Sei huldvoll gegen mich, den Grambedrückten,
Schau mitleidsvoll mich an, den Herzzerstückten,
Seitdem wir dir uns weihten voll Vertrauen,
Bist du das Ziel, nach dem wir strebend schauen.
Tu bist der Edle – ich dein armer Knecht,
Dein ist des Königs, mein des Bettlers Recht;
Doch Bettler – nein! denn alles möcht' ich haben,
Woran begierig Seel' und Herz sich laben.
In mir zum Bettler wird der Schmerz, der bange,
Die Thräne, rot wie Blut – die blasse Wange;
Seit ich auf deinem Pfad des Schmerzes Raub,
Erheb' ich mich nicht mehr, werd' ich gleich Staub.
Und sink' in Staub ich arm und elend hin,
So hebst du mich empor mit güt'gem Sinn,
Will Feuer gleich in Funken mich verzehren,
Was thut's, mag auch ein Funken mich versehren?
Doch – kann ich, Sklave, sagen: »üb' Erbarmen?«
Was du beliebst, das thu mit mir, dem Armen! –
Seit diese Welt die Sonn' mit Licht entzückt,
Hält täglich sie der Rache Schwert gezückt.

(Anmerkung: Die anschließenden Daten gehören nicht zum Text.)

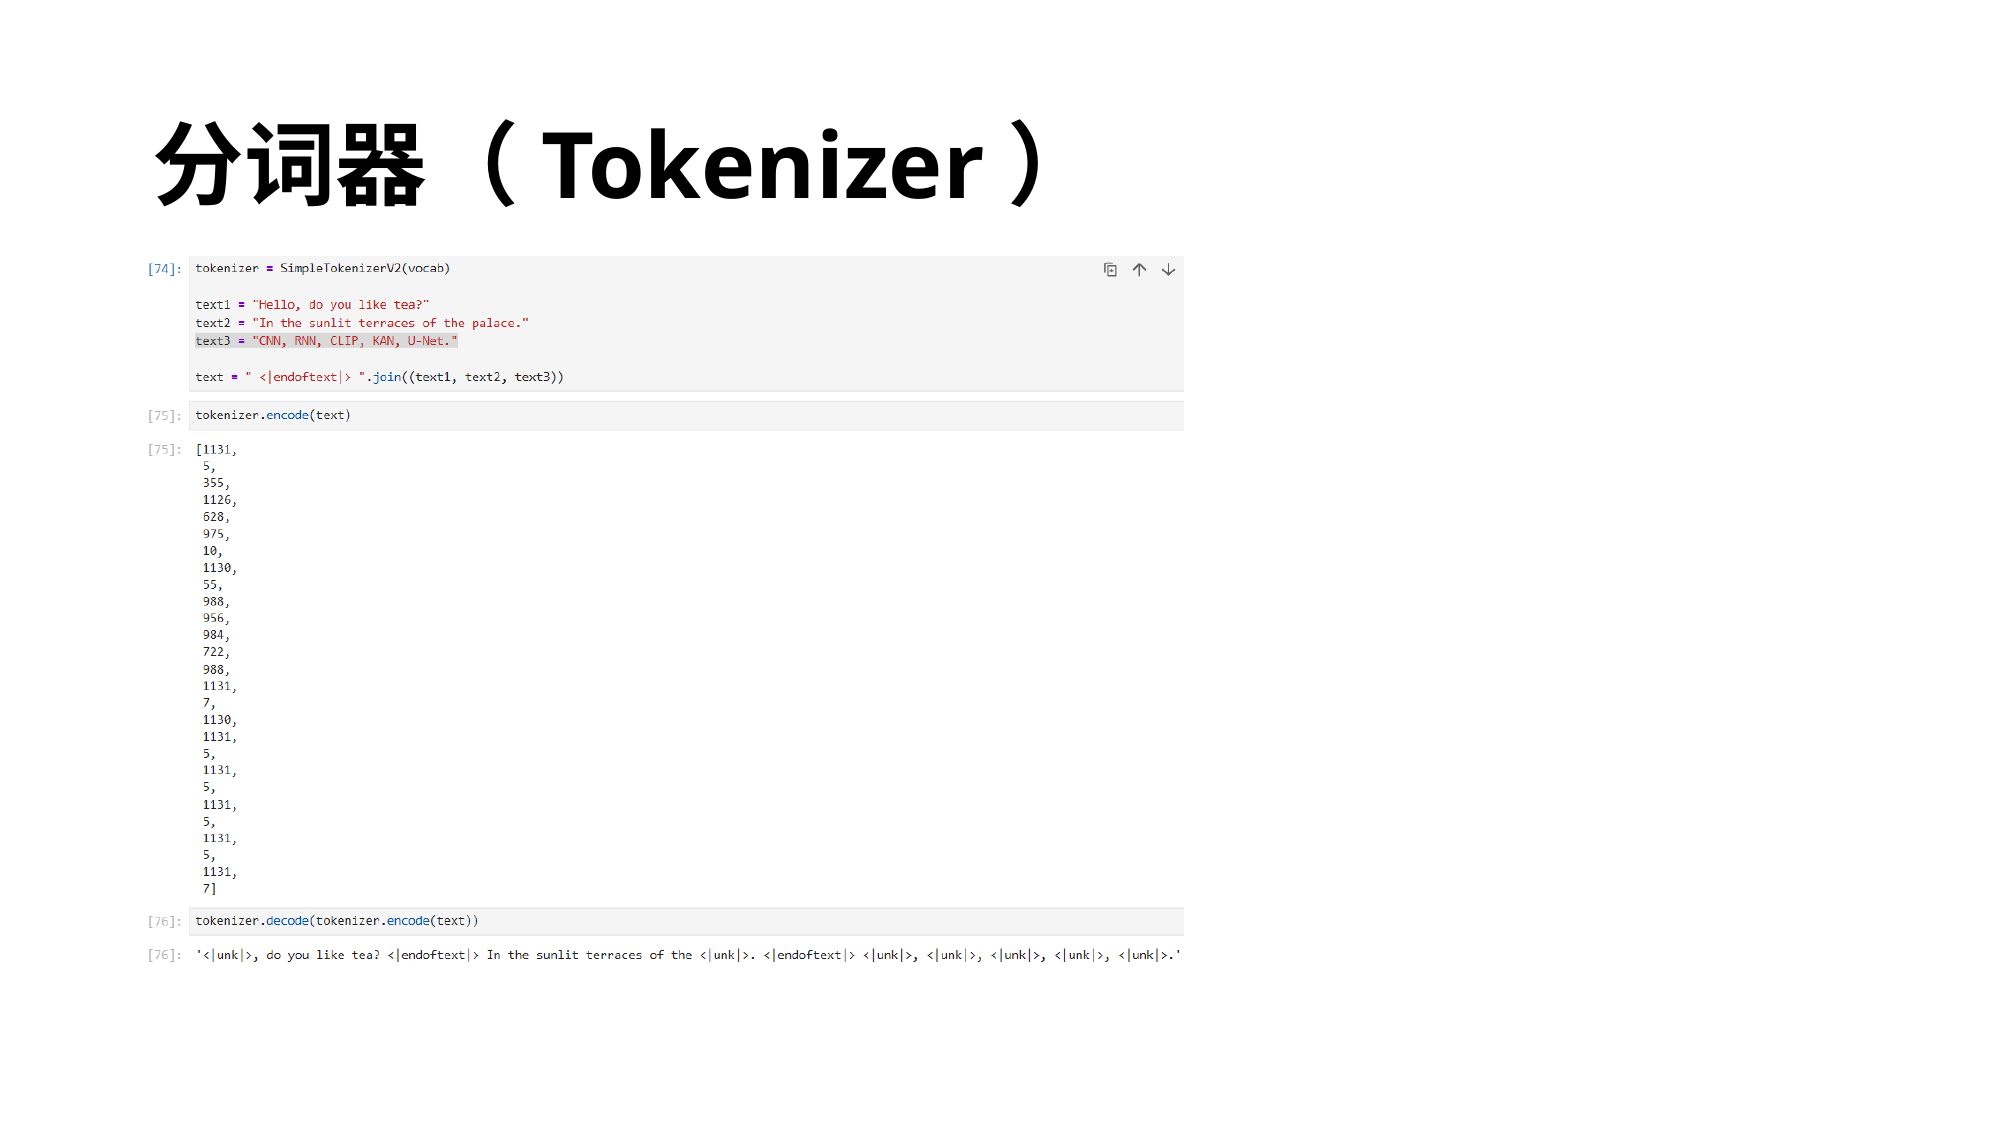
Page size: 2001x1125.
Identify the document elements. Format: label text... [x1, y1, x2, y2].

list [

Weh, daß so lange Sonn' und Himmel prangen,
Der Liebe Sonne nirgend aufgegangen!
Zu wem auch immer sich mein Flehen kehrt,
Nicht eines Huldblicks hält sein Stolz mich wert,
Wem ich auch biet' der Unterwerfung Gruß,
Er setzt nur grausam mir aufs Haupt den Fuß.
Von jedem duld' ich mancher Unbill Leid,
Dich Einz'gen fleh' ich um Gerechtigkeit!
Tritt Hoch und Niedrig auch mit Füßen mich,
Faß rettend meine Hand, erbarme dich!
Laß mich an allen stolz vorübergehn,
Von allen weg auf deinen Weg nur sehn,
Zu dir hin kehre meines Flehens Wangen
Und laß zur Wahrheit meinen Pfad gelangen!
Der Schönen Lockenhaar hat mich verzückt,
Ihr Mundrubin in Feuersqual entrückt;
Wenn so mich Götzen fort und fort entflammen,
Vergilt mir's nicht dereinst mit Höllenflammen!
Glüh' ich bei Mondes bleichem Schmelz vor Wonne,
Zerschmilz mich nicht, o Auferstehungssonne!
Genug ist's, muß ich hier im Feuer sein,
Behüt' uns, Herr, vor Höllenfeuerspein!
Wie stillt an solchem Wicht sich Feuerswut?
Ob meiner Schmach entbrennt der Hölle Glut.
Verzeih mein Böses, nimm mein Gutes hin,
In einem reich, im andren arm ich bin,
Und sterb' ich einst in nächt'ger Dunkelheit,
So sei des Glaubens Fackel mein Geleit.
Trennt auch zum Schluß ein Band vom andren sich,
O binde du mein Band dann fest an dich,
Mach der Vereinigung teilhaftig mich,
Daß ich nicht weiß, ob du es bist, ob ich!
Nizâmîs Perle leihe meinem Schatz,
Gönn' Dschâmîs Wein in meinem Becher Platz!
Der Zunge Schwert erglänz' in hellem Schein,
Vom reinen Wasser sei ihr Edelstein,
Daß Perlen ich der Rede Meer entringe,
Und dem Propheten nun den Heilsgruß bringe.